3.   A. Maggiani, 'Modello etico o antenato eroico? Sul motivo di Aiace suicida nelle stele felsinee,' StEtr, 63 (1999), 149-165; E. Govi, 'Rinascere dopo la morte. Una scena enigmatica sulla stele n. 2 del sepolcreto Tamburini di Bologna,' Antenor Quaderni 20, Tra Protostoria E Storia: Studi In Onore Di Loredana Capuis (Rome, 2011), 195-207; C. Morigi Govi, G. Sassatelli, 'Il sepolcreto Etrusco del Polisportivo di Bologna: nuove stele funerarie,' Ocnus 1 (1993), 103-24 for the unusual nature of this necropolis.
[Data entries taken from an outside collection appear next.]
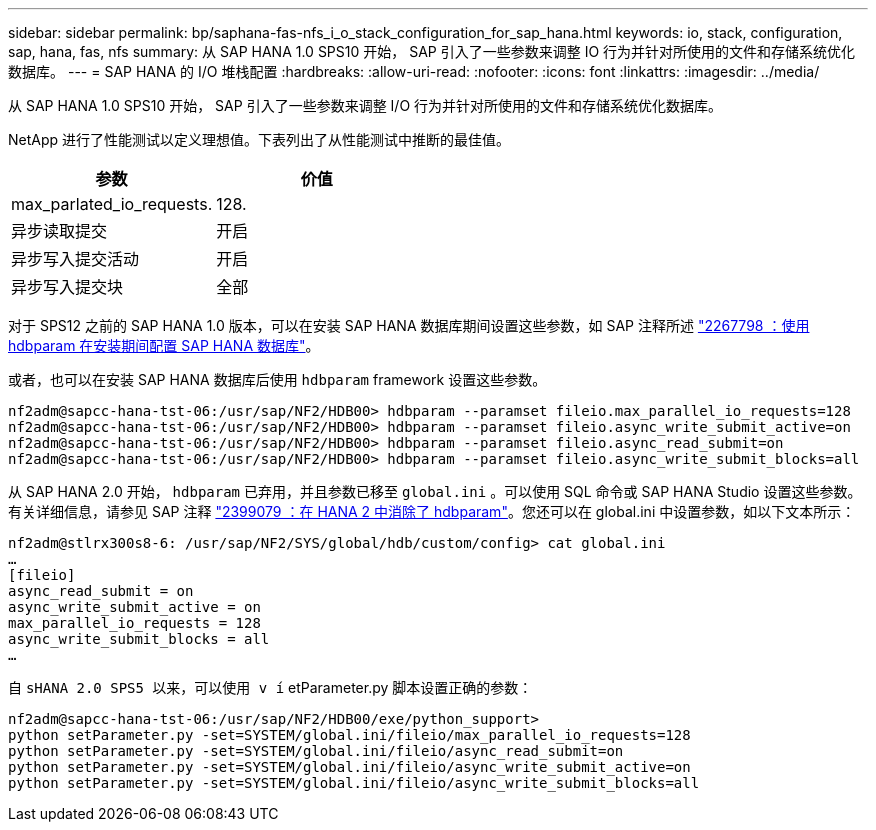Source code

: ---
sidebar: sidebar 
permalink: bp/saphana-fas-nfs_i_o_stack_configuration_for_sap_hana.html 
keywords: io, stack, configuration, sap, hana, fas, nfs 
summary: 从 SAP HANA 1.0 SPS10 开始， SAP 引入了一些参数来调整 IO 行为并针对所使用的文件和存储系统优化数据库。 
---
= SAP HANA 的 I/O 堆栈配置
:hardbreaks:
:allow-uri-read: 
:nofooter: 
:icons: font
:linkattrs: 
:imagesdir: ../media/


[role="lead"]
从 SAP HANA 1.0 SPS10 开始， SAP 引入了一些参数来调整 I/O 行为并针对所使用的文件和存储系统优化数据库。

NetApp 进行了性能测试以定义理想值。下表列出了从性能测试中推断的最佳值。

|===
| 参数 | 价值 


| max_parlated_io_requests. | 128. 


| 异步读取提交 | 开启 


| 异步写入提交活动 | 开启 


| 异步写入提交块 | 全部 
|===
对于 SPS12 之前的 SAP HANA 1.0 版本，可以在安装 SAP HANA 数据库期间设置这些参数，如 SAP 注释所述 https://launchpad.support.sap.com/["2267798 ：使用 hdbparam 在安装期间配置 SAP HANA 数据库"^]。

或者，也可以在安装 SAP HANA 数据库后使用 `hdbparam` framework 设置这些参数。

....
nf2adm@sapcc-hana-tst-06:/usr/sap/NF2/HDB00> hdbparam --paramset fileio.max_parallel_io_requests=128
nf2adm@sapcc-hana-tst-06:/usr/sap/NF2/HDB00> hdbparam --paramset fileio.async_write_submit_active=on
nf2adm@sapcc-hana-tst-06:/usr/sap/NF2/HDB00> hdbparam --paramset fileio.async_read_submit=on
nf2adm@sapcc-hana-tst-06:/usr/sap/NF2/HDB00> hdbparam --paramset fileio.async_write_submit_blocks=all
....
从 SAP HANA 2.0 开始， `hdbparam` 已弃用，并且参数已移至 `global.ini` 。可以使用 SQL 命令或 SAP HANA Studio 设置这些参数。有关详细信息，请参见 SAP 注释 https://launchpad.support.sap.com/["2399079 ：在 HANA 2 中消除了 hdbparam"^]。您还可以在 global.ini 中设置参数，如以下文本所示：

....
nf2adm@stlrx300s8-6: /usr/sap/NF2/SYS/global/hdb/custom/config> cat global.ini
…
[fileio]
async_read_submit = on
async_write_submit_active = on
max_parallel_io_requests = 128
async_write_submit_blocks = all
…
....
自 `sHANA 2.0 SPS5 以来，可以使用 v í` etParameter.py 脚本设置正确的参数：

....
nf2adm@sapcc-hana-tst-06:/usr/sap/NF2/HDB00/exe/python_support>
python setParameter.py -set=SYSTEM/global.ini/fileio/max_parallel_io_requests=128
python setParameter.py -set=SYSTEM/global.ini/fileio/async_read_submit=on
python setParameter.py -set=SYSTEM/global.ini/fileio/async_write_submit_active=on
python setParameter.py -set=SYSTEM/global.ini/fileio/async_write_submit_blocks=all
....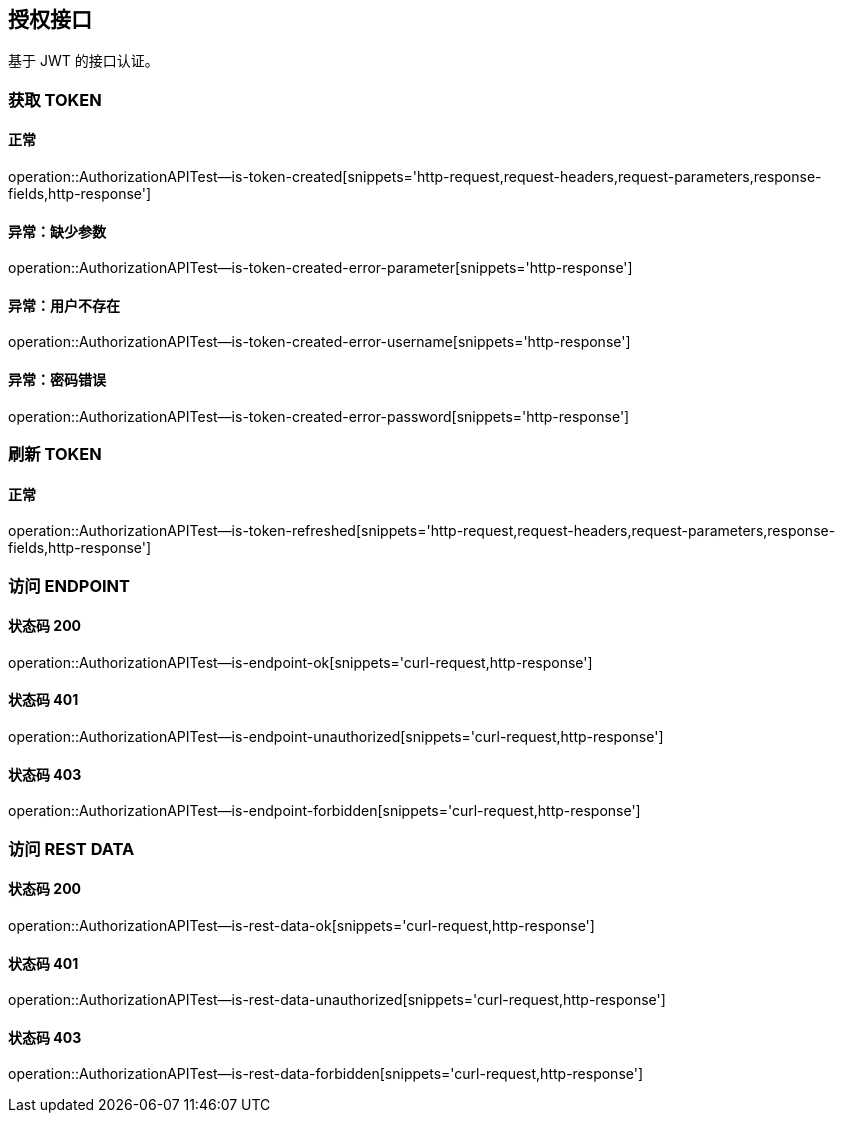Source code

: == 授权接口

基于 JWT 的接口认证。

=== 获取 TOKEN
==== 正常
operation::AuthorizationAPITest--is-token-created[snippets='http-request,request-headers,request-parameters,response-fields,http-response']

==== 异常：缺少参数
operation::AuthorizationAPITest--is-token-created-error-parameter[snippets='http-response']

==== 异常：用户不存在
operation::AuthorizationAPITest--is-token-created-error-username[snippets='http-response']

==== 异常：密码错误
operation::AuthorizationAPITest--is-token-created-error-password[snippets='http-response']


=== 刷新 TOKEN
==== 正常
operation::AuthorizationAPITest--is-token-refreshed[snippets='http-request,request-headers,request-parameters,response-fields,http-response']

=== 访问 ENDPOINT
==== 状态码 200
operation::AuthorizationAPITest--is-endpoint-ok[snippets='curl-request,http-response']

==== 状态码 401
operation::AuthorizationAPITest--is-endpoint-unauthorized[snippets='curl-request,http-response']

==== 状态码 403
operation::AuthorizationAPITest--is-endpoint-forbidden[snippets='curl-request,http-response']

=== 访问 REST DATA
==== 状态码 200
operation::AuthorizationAPITest--is-rest-data-ok[snippets='curl-request,http-response']

==== 状态码 401
operation::AuthorizationAPITest--is-rest-data-unauthorized[snippets='curl-request,http-response']

==== 状态码 403
operation::AuthorizationAPITest--is-rest-data-forbidden[snippets='curl-request,http-response']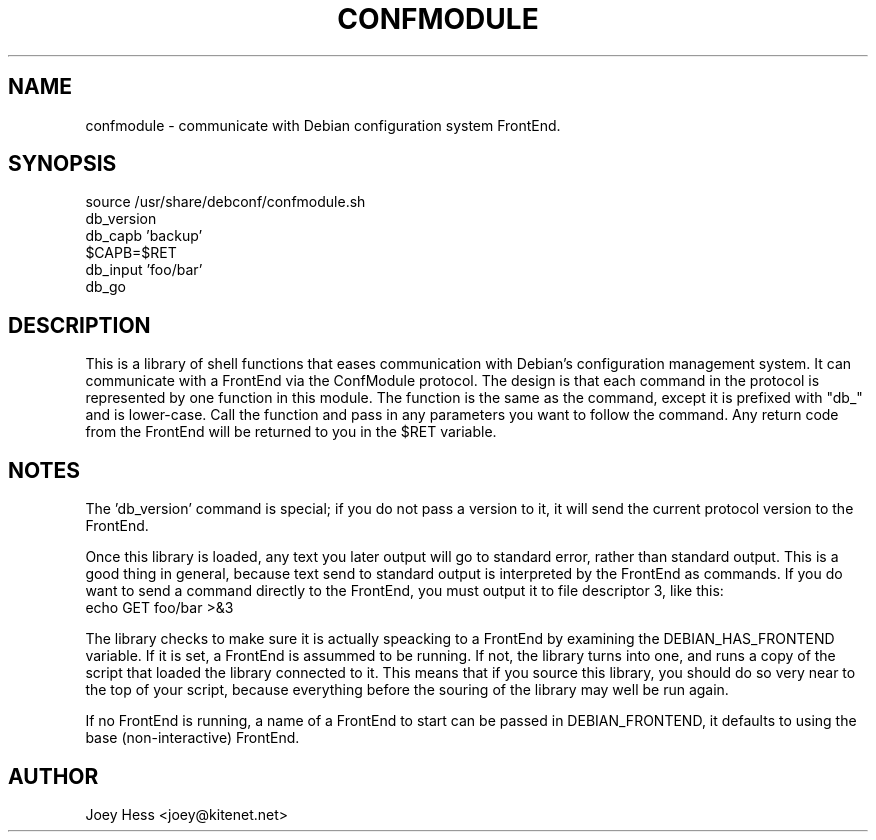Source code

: .TH CONFMODULE 3
.SH NAME
confmodule \- communicate with Debian configuration system FrontEnd.
.SH SYNOPSIS
  source /usr/share/debconf/confmodule.sh
  db_version
  db_capb 'backup'
  $CAPB=$RET
  db_input 'foo/bar'
  db_go
.SH DESCRIPTION
This is a library of shell functions that eases communication with Debian's
configuration management system. It can communicate with a FrontEnd via the
ConfModule protocol. The design is that each command in the protocol is
represented by one function in this module. The function is the same as the
command, except it is prefixed with "db_" and is lower-case. Call
the function and pass in any parameters you want to follow the command. Any
return code from the FrontEnd will be returned to you in the $RET variable.
.SH NOTES
The 'db_version' command is special; if you do not pass a version to
it, it will send the current protocol version to the FrontEnd.
.P
Once this library is loaded, any text you later output will go to standard
error, rather than standard output. This is a good thing in general, because
text send to standard output is interpreted by the FrontEnd as commands. If
you do want to send a command directly to the FrontEnd, you must output it
to file descriptor 3, like this:
  echo GET foo/bar >&3
.P
The library checks to make sure it is actually speacking to a FrontEnd by
examining the DEBIAN_HAS_FRONTEND variable. If it is set, a FrontEnd is
assummed to be running. If not, the library turns into one, and runs a copy
of the script that loaded the library connected to it. This means that if you
source this library, you should do so very near to the top of your script,
because everything before the souring of the library may well be run again.
.P
If no FrontEnd is running, a name of a FrontEnd to start can be passed in
DEBIAN_FRONTEND, it defaults to using the base (non-interactive) FrontEnd.
.SH AUTHOR
Joey Hess <joey@kitenet.net>
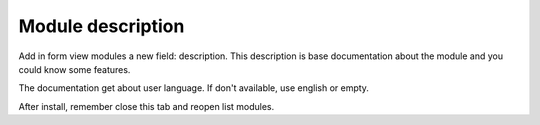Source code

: ==================
Module description
==================

Add in form view modules a new field: description. This description is base documentation
about the module and you could know some features.

The documentation get about user language. If don't available, use english or empty.

After install, remember close this tab and reopen list modules.
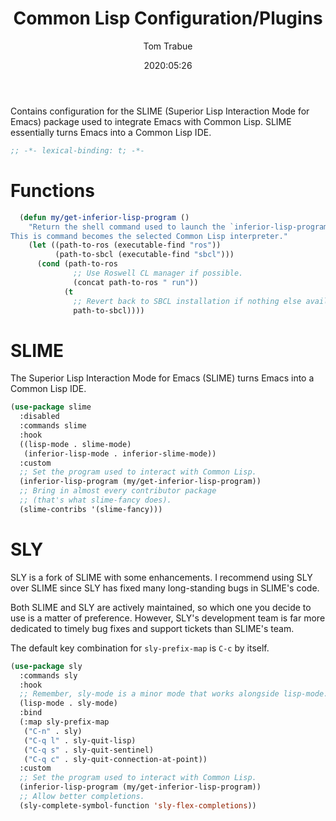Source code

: #+title:  Common Lisp Configuration/Plugins
#+author: Tom Trabue
#+email:  tom.trabue@gmail.com
#+date:   2020:05:26
#+STARTUP: fold

Contains configuration for the SLIME (Superior Lisp Interaction
Mode for Emacs) package used to integrate Emacs with Common Lisp.
SLIME essentially turns Emacs into a Common Lisp IDE.

#+begin_src emacs-lisp :tangle yes
  ;; -*- lexical-binding: t; -*-

#+end_src

* Functions
#+begin_src emacs-lisp :tangle yes
  (defun my/get-inferior-lisp-program ()
    "Return the shell command used to launch the `inferior-lisp-program'.
This is command becomes the selected Common Lisp interpreter."
    (let ((path-to-ros (executable-find "ros"))
          (path-to-sbcl (executable-find "sbcl")))
      (cond (path-to-ros
              ;; Use Roswell CL manager if possible.
              (concat path-to-ros " run"))
            (t
              ;; Revert back to SBCL installation if nothing else available.
              path-to-sbcl))))
#+end_src

* SLIME
  The Superior Lisp Interaction Mode for Emacs (SLIME) turns Emacs into a Common
  Lisp IDE.

  #+begin_src emacs-lisp :tangle yes
    (use-package slime
      :disabled
      :commands slime
      :hook
      ((lisp-mode . slime-mode)
       (inferior-lisp-mode . inferior-slime-mode))
      :custom
      ;; Set the program used to interact with Common Lisp.
      (inferior-lisp-program (my/get-inferior-lisp-program))
      ;; Bring in almost every contributor package
      ;; (that's what slime-fancy does).
      (slime-contribs '(slime-fancy)))
  #+end_src

* SLY
  SLY is a fork of SLIME with some enhancements. I recommend using SLY over
  SLIME since SLY has fixed many long-standing bugs in SLIME's code.

  Both SLIME and SLY are actively maintained, so which one you decide to use is
  a matter of preference. However, SLY's development team is far more dedicated
  to timely bug fixes and support tickets than SLIME's team.

  The default key combination for =sly-prefix-map= is =C-c= by itself.

  #+begin_src emacs-lisp :tangle yes
    (use-package sly
      :commands sly
      :hook
      ;; Remember, sly-mode is a minor mode that works alongside lisp-mode.
      (lisp-mode . sly-mode)
      :bind
      (:map sly-prefix-map
       ("C-n" . sly)
       ("C-q l" . sly-quit-lisp)
       ("C-q s" . sly-quit-sentinel)
       ("C-q c" . sly-quit-connection-at-point))
      :custom
      ;; Set the program used to interact with Common Lisp.
      (inferior-lisp-program (my/get-inferior-lisp-program))
      ;; Allow better completions.
      (sly-complete-symbol-function 'sly-flex-completions))
  #+end_src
4.   See G. Sassatelli, 'Gli Etruschi nella Valle del Po. Riflessioni, problemi e prospettive di ricerca,' Annali Faina 15 (2008), 71-114 for a very good account; the whole volume is on Etruscan colonization.
5.   P. van Eles, Le ore e i giorni delle donne : dalla quotidianità alla sacralità tra VIII e VII secolo a.C. (Verucchio, 2007); C. Taglioni, L'abitato Etrusco di Bologna (Bologna, 1999), 100 for the horse protomes; M. C. Bettini, 'Il gruppo eburneo con centauro dalla tholos di Montefortini a Comeana,' in Francesco Nicosia. L'archeologo e il soprintendente. Scritti in memoria. Notiziario della Soprintendenza per i Beni Archeologici della Toscana. Supplemento 1 al n. 8/2012, 79-90 for a remarkable ivory centaur with a deer on its back from Comeana in the Arno Valley; S. Santocchino Gerg, 'Riflessioni sui contatti fra Etruria settentrionale e padana. Motivi e tecniche decorative tra VII e V sec. a.C.,' Ocnus 20 (2012), 223-52 on pottery with stamped decoration in the seventh and sixth centuries, much of it using 'Mischwesen' designs.
6.   See G. Sassatelli, 'Bologna etrusca e la sua espansione nel territorio tra Reno e Panaro,' in R. Burgio, S. Campagnari, L. Malnati (eds.) Cavalieri etruschi dalle valli al Po: tra Reno e Panaro, la valle del Samoggia nell VIII e VII secolo a. C. (Bologna, 2010), 27-36; D. Neri, Gli Etruschi tra VIII e VII secolo a.C. nel territorio di Castelfranco Emilia (MO) (Bologna, 2012).
7.   J. Ortalli, 'Strutture pubbliche e luoghi della politica alle origini della città. Un 'Campo Marzio' nella Felsina villanoviana?', Arch.Class. 64 (2013), 7-50. V. Nizzo at Castenaso: see scavo and scavo 7 for the earlier discoveries by L. Malnati and C. Cornelio.